The German Historical Museum’s permanent exhibition is located in the early 18th cent Armoury building on Unter den Linden, with a modern extension housing temporary exhibitions in the Exhibition Hall at the rear.
The collection of Germany’s important historical artefacts has taken a few twists and turns along the way, but with reunification came the opportunity to present them all under one roof, and in 2006 after five years of renovation, the doors opened to the Armoury giving Germany a historical museum that it could be proud of.
As its name suggests, this baroque building was originally built to house the Prussian arsenal before being turned into an army museum. During the Nazi period, this museum was the location for an attempted assassination of Adolf Hitler.
Rudolph Christoph Freiherr von Gersdorff, an officer in the German army, intended a suicide bombing when he was giving a tour of the Armoury to Hitler, Goering, Himmler, and other top officials. He set the device to blow up ten minutes into the tour, but the plan failed because Hitler rushed through the museum in less than ten minutes! Apparently, Gersdorff only had seconds to spare before being able to diffuse the bomb and save his own skin. His attempt was kept secret and he carried on living until the age of 74 and died in 1980.
Thankfully, my visit was less dramatic. The permanent exhibition covers two floors of the old Armoury building and runs in chronological order starting on the upper floor. Before you start, it might be a good idea to hand in your coats and bags. You don’t have to, but you’ll be glad you did. The upper floor covers German history from 500 AD to 1918, and the lower floor from 1918 to 1994.
I started on the upper floor but it meant that by the time I reached the ground floor I was getting a bit ‘museum’d out,” which was a shame because this floor was the most interesting to me. It covers the Weimar years, the Nazi period, post war division, and reunification.
There’s no point in trying to describe everything there is to see here, but what I will say is that a lot of the information is in German and it’s worth getting the podcast on offer if you don’t speak the language.

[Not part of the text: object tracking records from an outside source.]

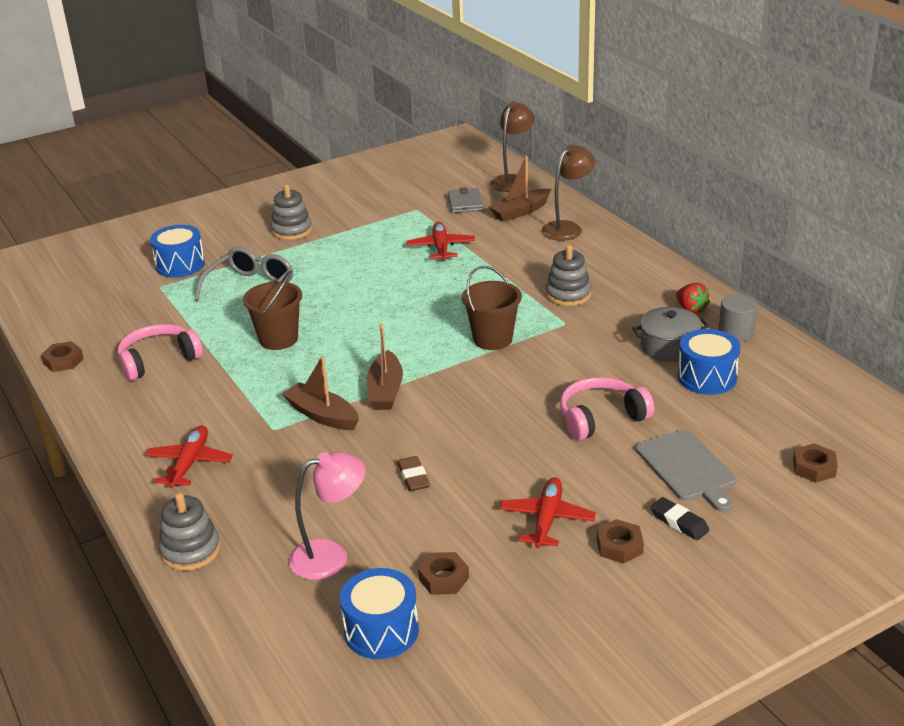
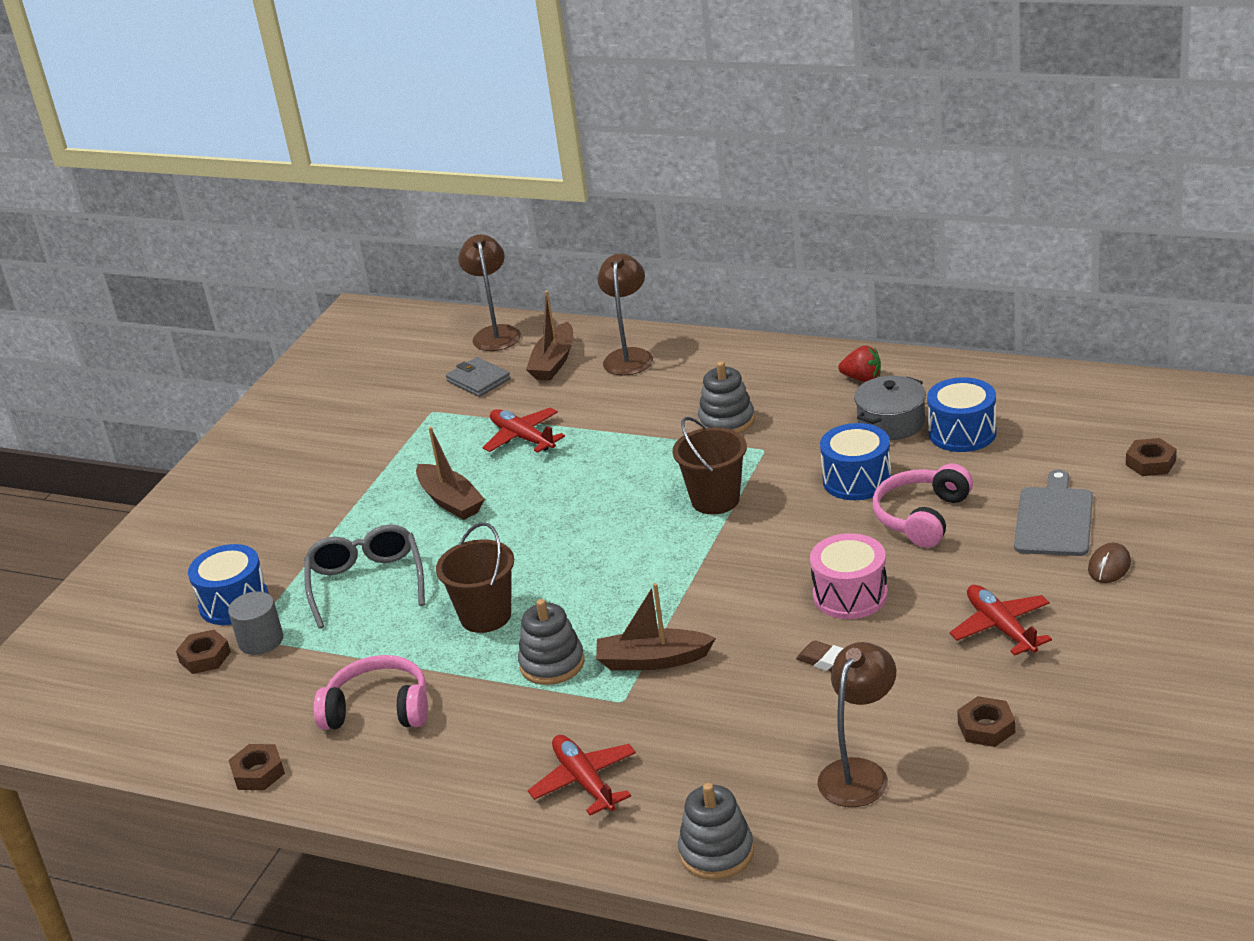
camera: 35 degrees left, 0 degrees up
pink headphones [118,324,203,381] -> pink headphones turned 75 degrees clockwise [314,655,428,730]
grey stacking toy [271,185,312,240] -> grey stacking toy moved to [518,599,584,685]
pink lamp [289,452,365,580] -> brown lamp [817,642,896,807]
blue drum [340,568,419,659] -> blue drum moved to [820,423,892,500]
brown boat [367,323,403,410] -> brown boat moved to [416,427,485,520]
brown nut [597,519,644,564] -> brown nut moved to [176,630,231,674]
grey cutting board [636,430,736,512] -> grey cutting board turned 105 degrees counterclockwise [1014,470,1093,556]
black eraser [650,497,709,540] -> brown mouse [1088,543,1131,583]
grey cylinder [719,294,757,342] -> grey cylinder moved to [228,591,283,655]
none -> pink drum [810,533,888,619]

There’s a charge to visit the museum, which was €8 for a full fare paying adult the last time I looked (March 2018), but it’s best to get all the latest information directly from the website. http://www.dhm.de/en.html
To be honest this excellent museum deserves more than one visit and should be on anyone’s list who wants to know more about German history. One thing that still puzzles me though is how Hitler managed to cover it in less than ten minutes.